Exercise directions:
Word for word, copy out every line of the records, omitting each picture.

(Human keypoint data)
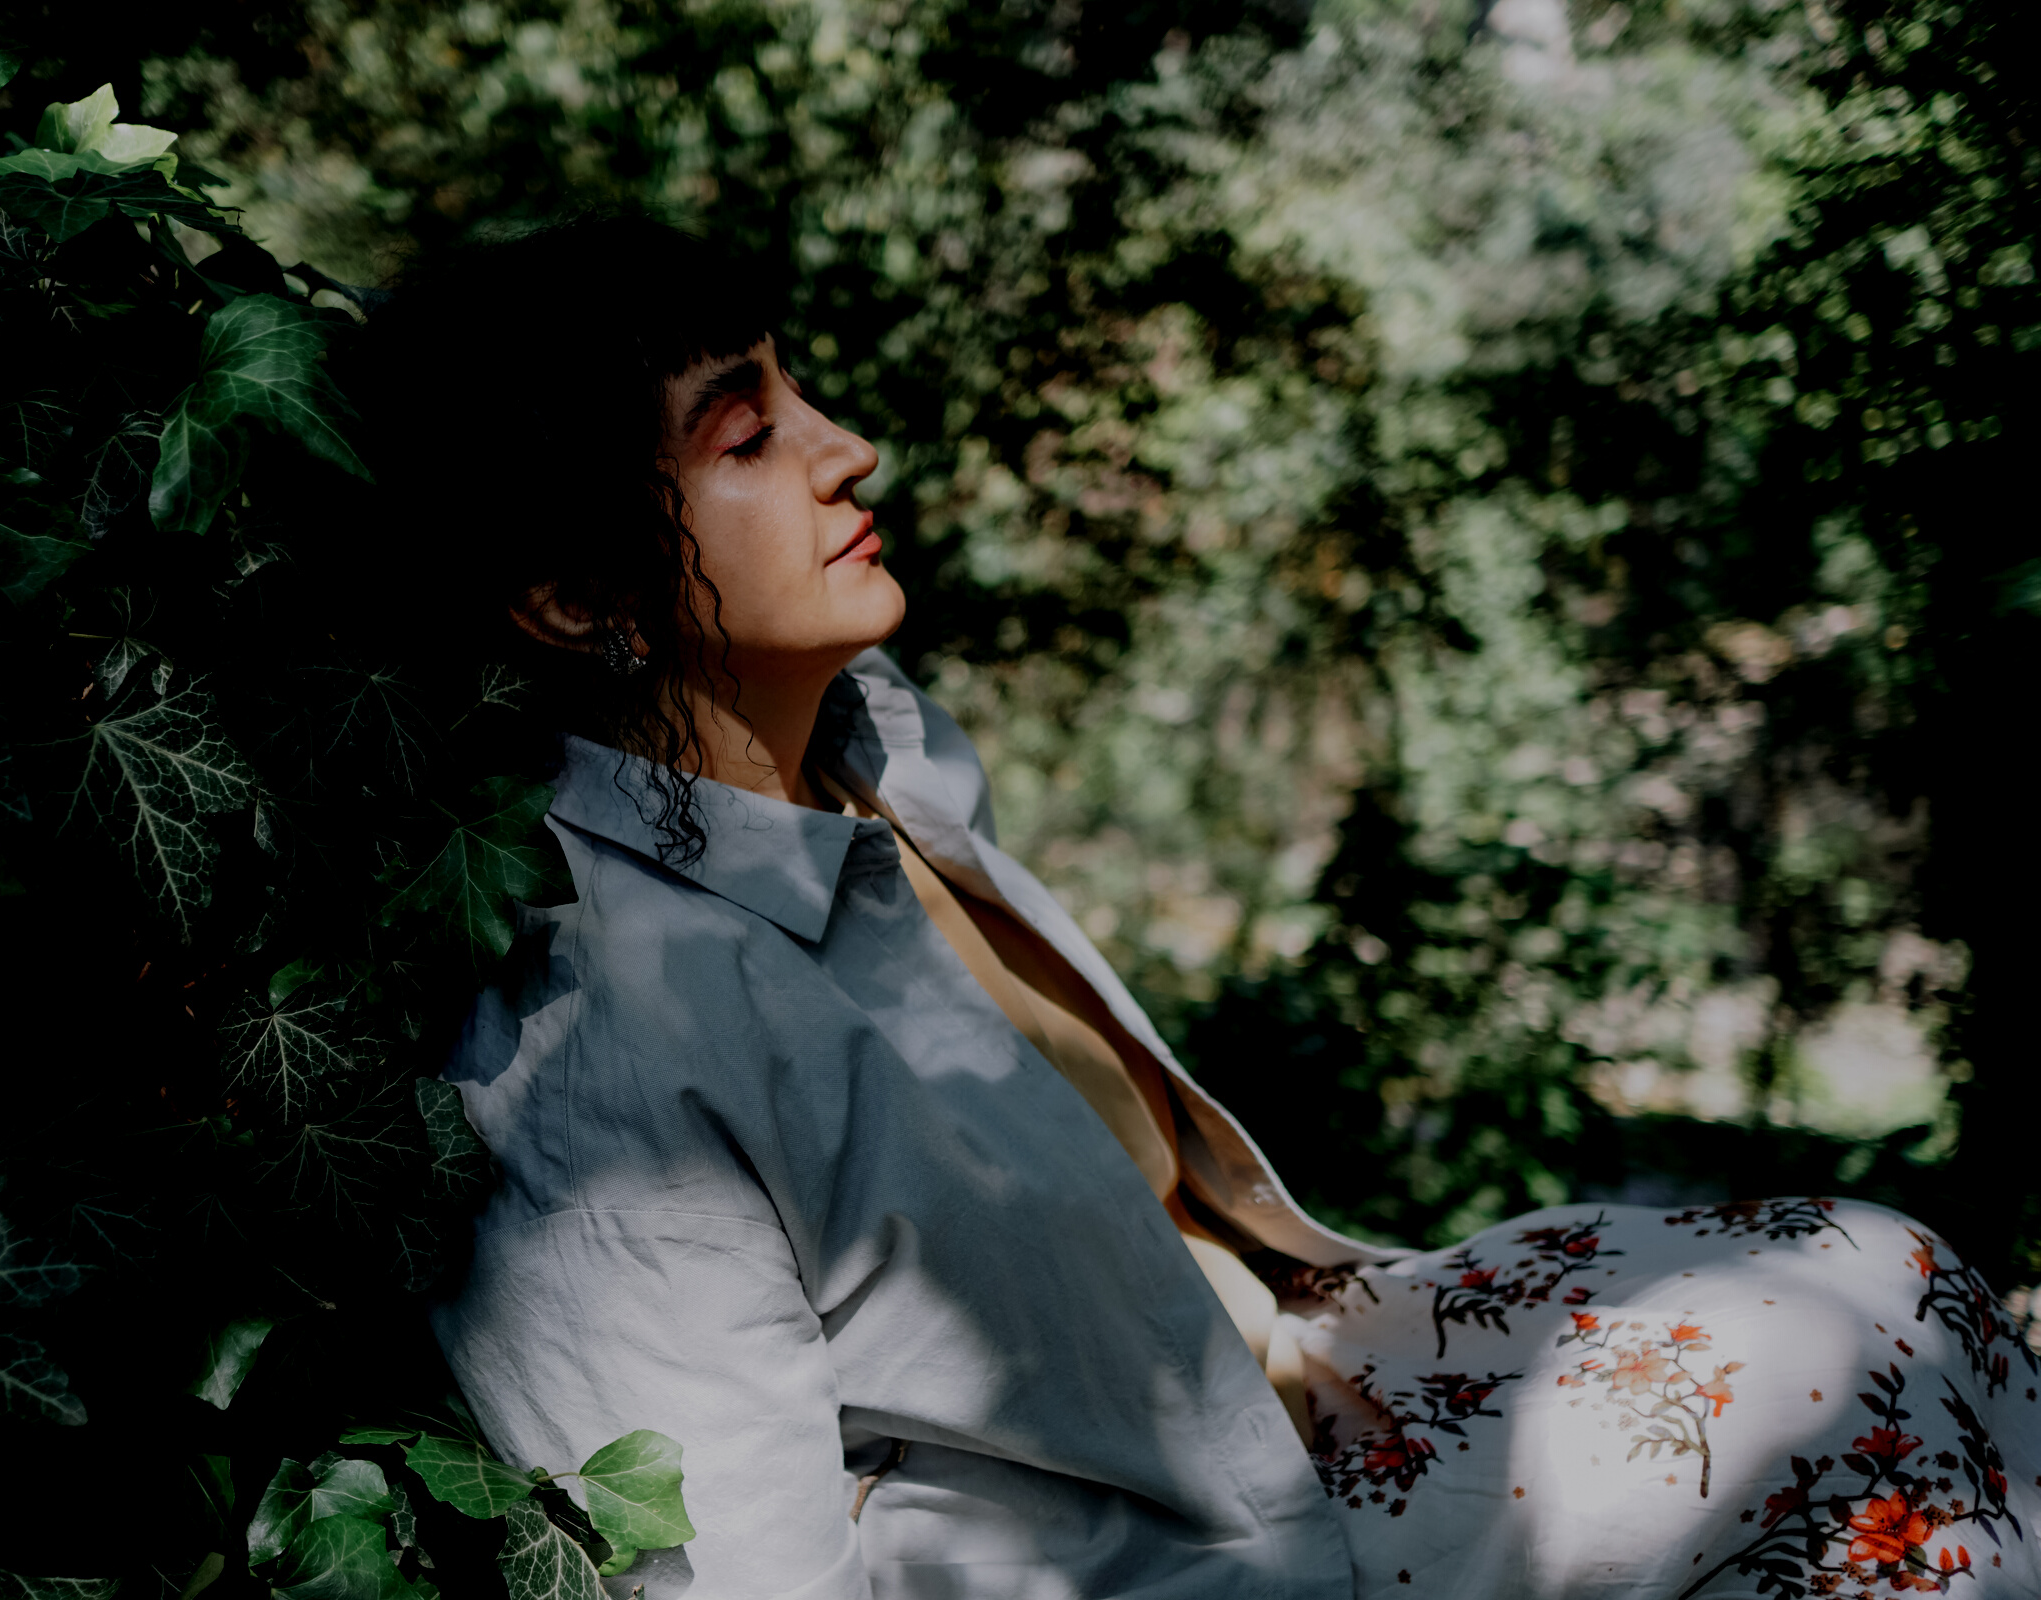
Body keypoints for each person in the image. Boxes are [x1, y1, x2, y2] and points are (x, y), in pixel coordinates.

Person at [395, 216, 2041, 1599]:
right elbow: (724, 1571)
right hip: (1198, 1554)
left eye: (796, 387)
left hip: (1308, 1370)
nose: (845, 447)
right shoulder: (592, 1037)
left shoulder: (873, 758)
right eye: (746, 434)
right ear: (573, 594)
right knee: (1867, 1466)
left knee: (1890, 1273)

Answer to this problem:
Body keypoints for each person in the image. Boxes are [x1, y1, x2, y2] and points are (x, y), in pixel coordinates.

Person at [395, 216, 2041, 1599]:
right elbow: (724, 1571)
right hip: (1198, 1554)
left eye: (796, 387)
left hip: (1308, 1370)
nose: (845, 447)
right shoulder: (592, 1037)
left shoulder: (873, 758)
right eye: (746, 434)
right ear: (573, 594)
right knee: (1867, 1466)
left knee: (1890, 1273)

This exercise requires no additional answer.